HSI
From: Bayesian Models for Astrophysical Data, Cambridge Univ. Press
(c) 2017, Joseph M. Hilbe, Rafael S. de Souza and Emille E. O. Ishida
you are kindly asked to include the complete citation if you used this material in a publication
# Data from code 5.33
y <- c(6,11,9,13,17,21,8,10,15,19,7,12)
m <- c(45,54,39,47,29,44,36,57,62,55,66,48)
x1 <- c(1,1,1,1,1,1,0,0,0,0,0,0)
x2 <- c(1,1,0,0,1,1,0,0,1,1,0,0)
x3 <- c(1,0,1,0,1,0,1,0,1,0,1,0)
bindata <- data.frame(y, m, x1, x2, x3)
X <- model.matrix(~ x1 + x2 + x3, data = bindata)
K <- ncol(X)
Code 5.35 - Beta–binomial model with inverse link in R using JAGS
========================================================
library(R2jags)
X <- model.matrix(~ x1 + x2 + x3, data = bindata)
K <- ncol(X)
glogit.data <- list(Y = bindata$y,
N = nrow(bindata),
X = X,
K = K,
m = m)
sink("BBI.txt")
cat("
model{
# Diffuse normal priors betas
for (i in 1:K) { beta[i] ~ dnorm(0, 0.0001)}
# Prior for sigma
sigma ~ dgamma(0.01,0.01)
for (i in 1:N){
Y[i] ~ dbin(p[i],m[i])
p[i] ~ dbeta(shape1[i],shape2[i])
shape1[i]<-sigma*pi[i]
shape2[i]<-sigma*(1-pi[i])
logit(pi[i]) <- eta[i]
eta[i]<-inprod(beta[],X[i,])
}
}",fill = TRUE)
sink()
# Determine initial values
inits <- function () {list(beta = rnorm(K, 0, 0.1))}
# Identify parameters
params <- c("beta", "sigma")
BB1 <- jags(data = glogit.data,
inits = inits,
parameters = params,
model.file = "BBI.txt",
n.thin = 1,
n.chains = 3,
n.burnin = 6000,
n.iter = 10000)
print(BB1, intervals=c(0.025, 0.975), digits=3)

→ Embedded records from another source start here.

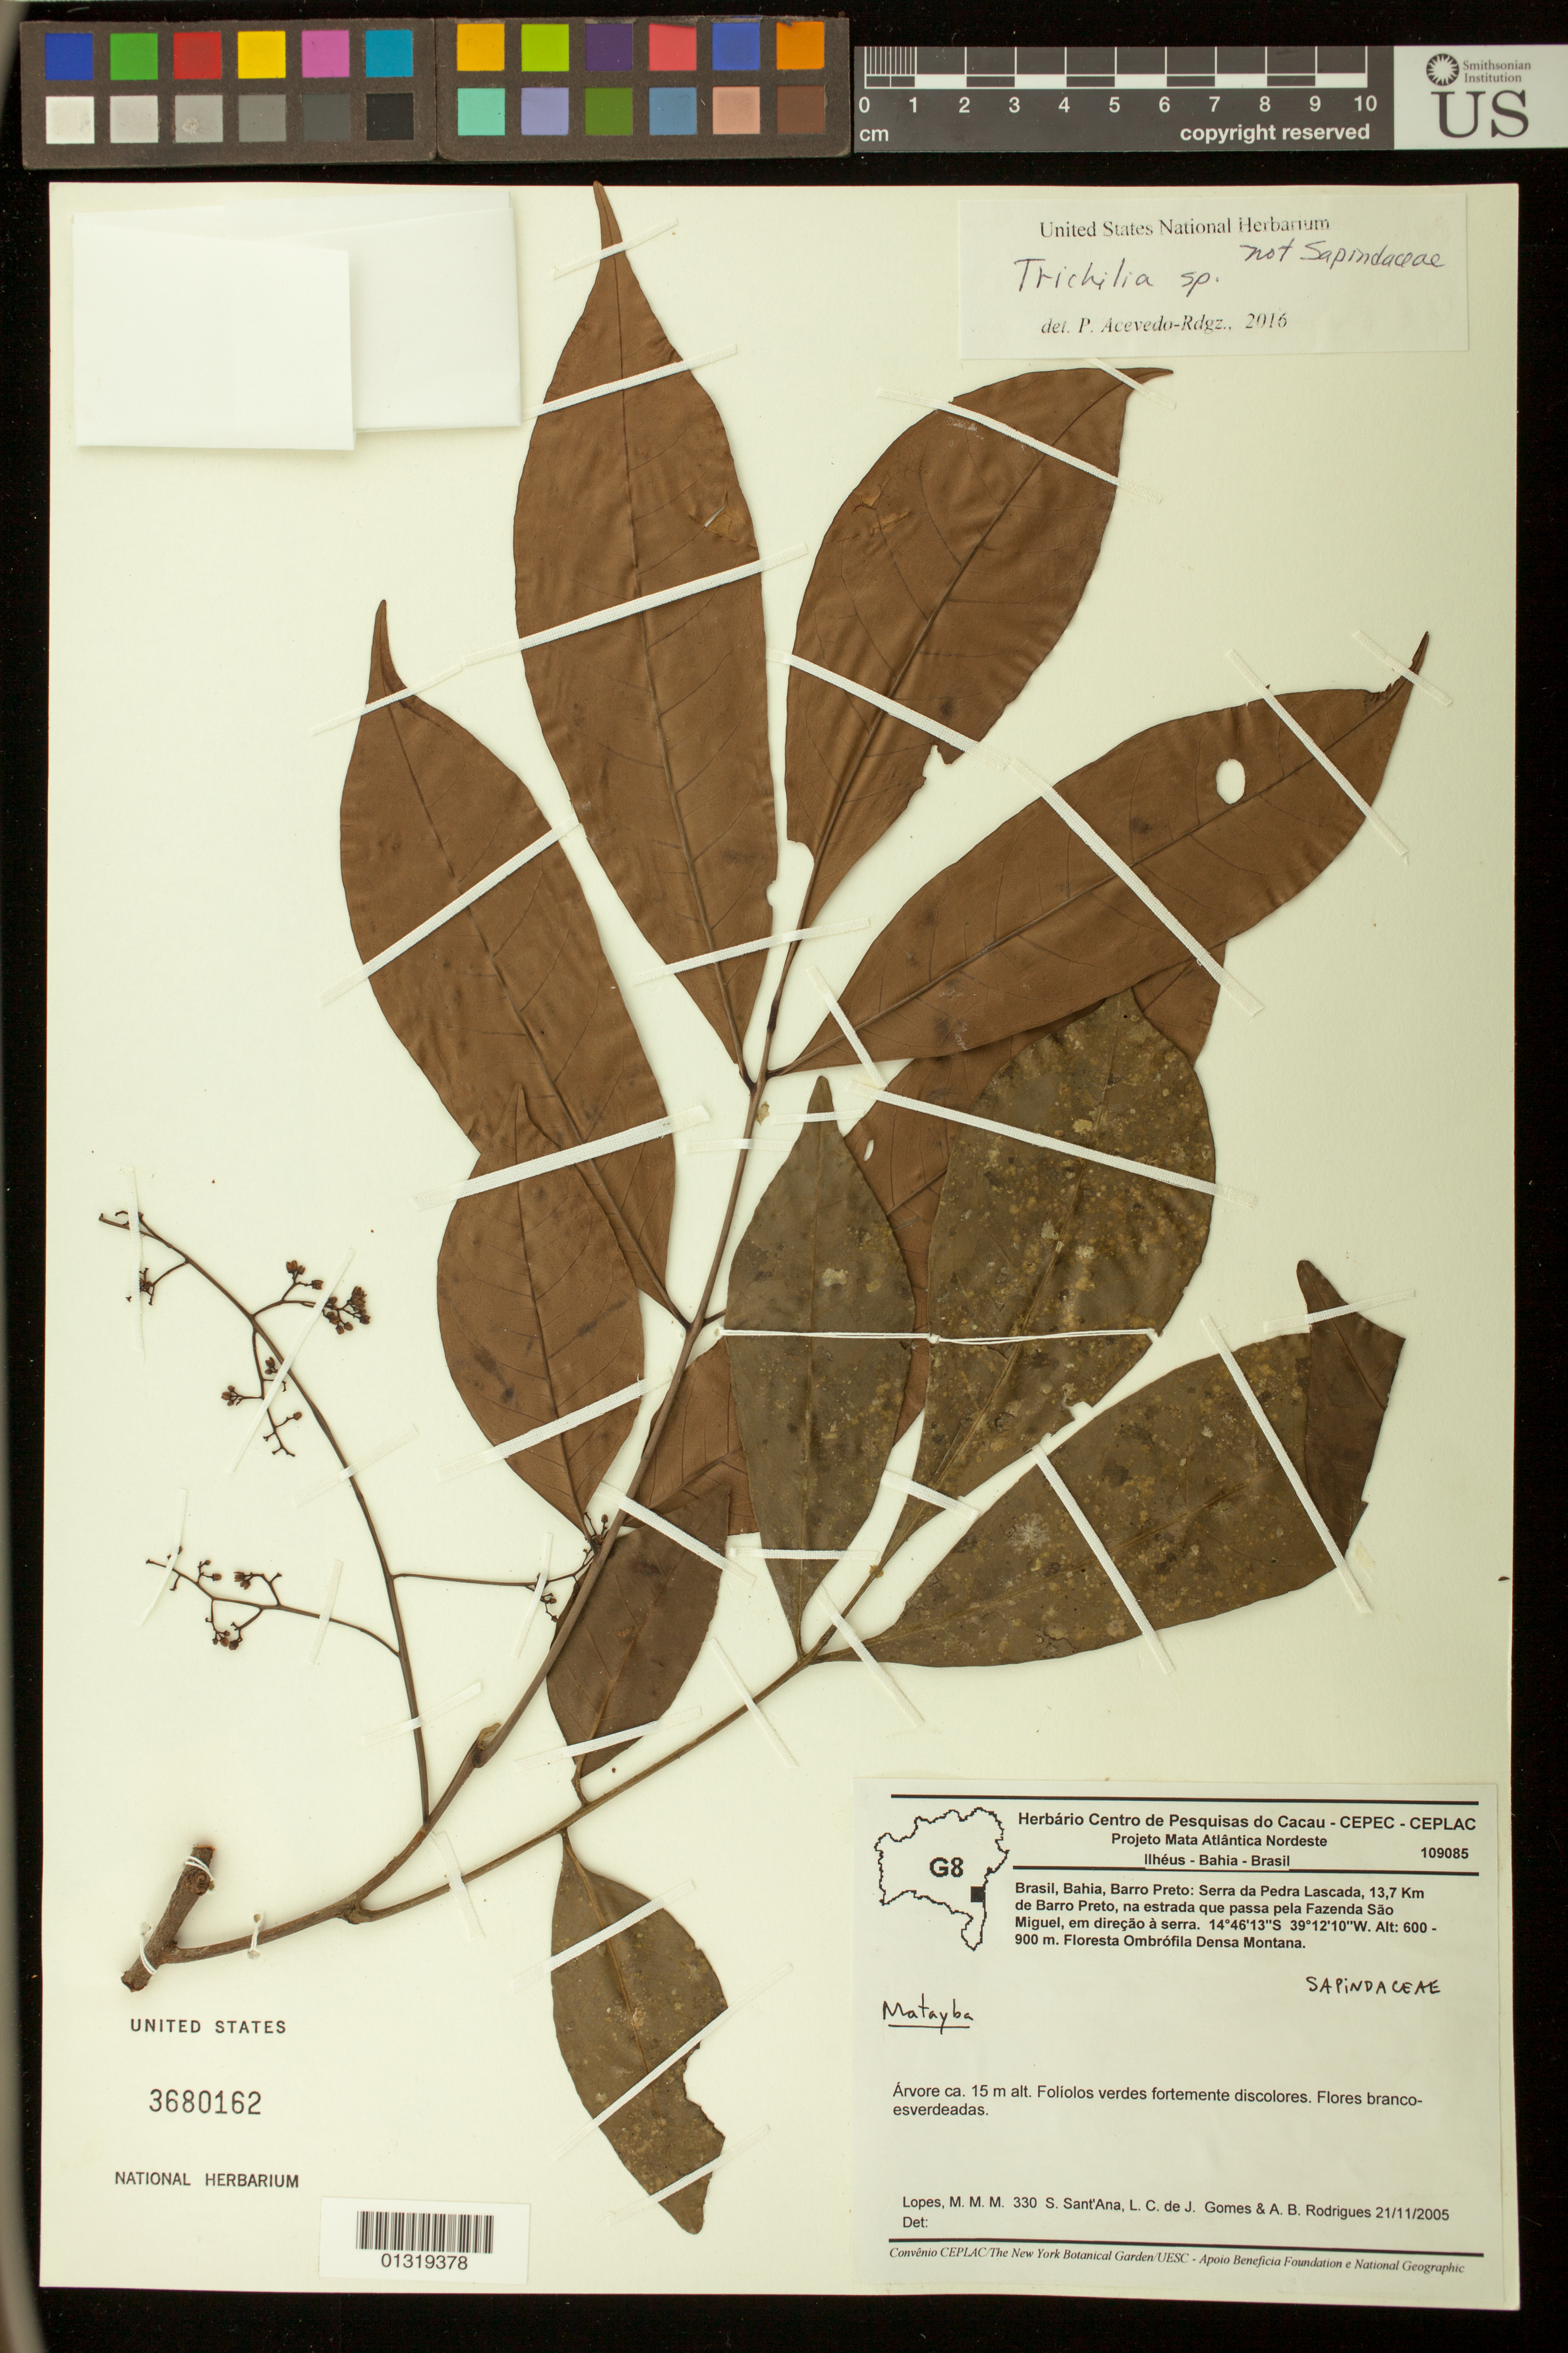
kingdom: Plantae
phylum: Tracheophyta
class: Magnoliopsida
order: Sapindales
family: Meliaceae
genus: Trichilia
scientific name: Trichilia sp.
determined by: Acevedo-Rodríguez, P., (BOT), Smithsonian Institution - National Museum of Natural History (UNITED STATES)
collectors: M. Lopes, S. C. Sant' Ana, L. Gomes & A. Rodrigues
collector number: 330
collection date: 2005-11-21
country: Brazil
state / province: Bahia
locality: Barro Preto: Serra da Pedra Lascada, 13.7 km de Barro Preto, na estrada que passa pela Fazenda São Miguel, em direção à serra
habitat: Floresta ombrófila densa montana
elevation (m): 600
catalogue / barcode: US 3680162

========================================================
Output on screen:
Inference for Bugs model at "BBI.txt", fit using jags,
3 chains, each with 10000 iterations (first 6000 discarded)
n.sims = 12000 iterations saved
mu.vect sd.vect 2.5% 97.5% Rhat n.eff
beta[1] -1.264 0.365 -2.006 -0.559 1.001 4700
beta[2] 0.233 0.407 -0.563 1.058 1.004 930
beta[3] 0.453 0.409 -0.347 1.270 1.003 1100
beta[4] -0.242 0.377 -0.969 0.534 1.001 5900
sigma 22.054 18.066 4.930 71.257 1.001 12000
deviance 60.807 5.394 52.332 73.132 1.001 12000
For each parameter, n.eff is a crude measure of effective sample size,
and Rhat is the potential scale reduction factor (at convergence, Rhat=1).
DIC info (using the rule, pD = var(deviance)/2)
pD = 14.5 and DIC = 75.4
DIC is an estimate of expected predictive error (lower deviance is better).